Tropical Cyclone

In some ways tropical cyclones are similar to the low pressure systems that cause weather changes at higher latitudes in places like the United States and Europe. These systems are called extratropical cyclones and are marked with an "L" on weather maps. These weather systems are large masses of air circulating cyclonically (counterclockwise in the northern hemisphere and clockwise in the southern hemisphere). Cyclonic circulation is caused by two forces acting on the air: the pressure gradient and the Coriolis force.

In both cyclone types air rises at the center, creating a region of lower air (barometric) pressure. Since air is a fluid, it will rush in from elsewhere to fill the void left by air that is rising off the surface. The effect is the same as when a plug is pulled out of a full bathtub: water going down the drain is replaced by water rushing in from other parts of the tub. This is called the pressure gradient force because air moves from regions of high pressure to lower pressure. Pressure gradient forces are responsible for most of our day-to-day winds. As the air moves toward low pressure, the Coriolis force turns the air to the right of its straight line motion (when viewed from above). In the Southern Hemisphere the reverse is true: the Coriolis force pushes the moving air to the left. The air, formerly going straight toward a low pressure region, is forced to turn away from it.

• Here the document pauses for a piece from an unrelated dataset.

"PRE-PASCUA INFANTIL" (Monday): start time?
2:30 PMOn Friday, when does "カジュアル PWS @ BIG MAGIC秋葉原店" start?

The two forces are in balance when the air circles around the low pressure zone with a constant radius creating a stable cyclone rotating counterclockwise in the northern hemisphere and clockwise in the southern hemisphere.

All large scale air movements such as hurricanes, typhoons, extratropical cyclones, and large thunderstorms tend to set up a cyclonic circulation in this manner. (Smaller scale circulations such as the vortex that forms in a bathtub drain are not cyclonic because the Coriolis force is overwhelmed by other forces. You can make a bathtub drain vortex rotate clockwise or counterclockwise simply by stirring the water the right way. The larger a system is the more likely that the Coriolis force will prevail and the rotation will be cyclonic.) The Coriolis force is a consequence of the rotation of Earth. Moving air masses, like any other physical body, tend to move in a straight line. However, we observe them moving over Earth's surface, which is rotating underneath the moving air. From our perspective the air appears to be turning even though it is actually going in a straight line, and it is we who are moving.

The Coriolis effect can be demonstrated by two people riding across from each other on a merry-go-round. If one person throws a ball straight at his friend she will rotate out of position while the ball is moving and will be unable to catch it. To the two observers the ball seemed to curve away from the catcher as if some force pushed it. Of course the ball actually went perfectly straight but the observer's rotating frame of reference made it appear that a force was at work. On the surface of the rotating Earth this apparent force—the Coriolis force—makes moving air masses curve with respect to the surface and sets up cyclonic circulation.

In both tropical and extratropical cyclones, the rising air at the cyclone center causes clouds and precipitation to form. A fully developed hurricane consists of bands of thunderstorms that grow larger and more intense as they move closer to the cyclone center. The area of strongest updrafts can be found along the inner wall of the hurricane. Inside this inner wall lies the eye, a region where air is descending. Descending air is associated with clearing skies, therefore, in the eye the torrential rain of the hurricane ends, the skies clear, and winds drop to nearly calm. If you are in the eye of a hurricane the eye wall clouds appear as just that: towering vertical walls of thunderstorm clouds, stretching up to 7.5 mi (12 km) in height, and usually completely surrounding the eye. Hurricanes and other tropical cyclones move at the speed of the prevailing winds, typically 10-20 MPH (16-32 km/h) in the tropics. A hurricane eye passes over an observer in less than an hour, replaced by the high winds and heavy rain of the intense inner thunderstorms.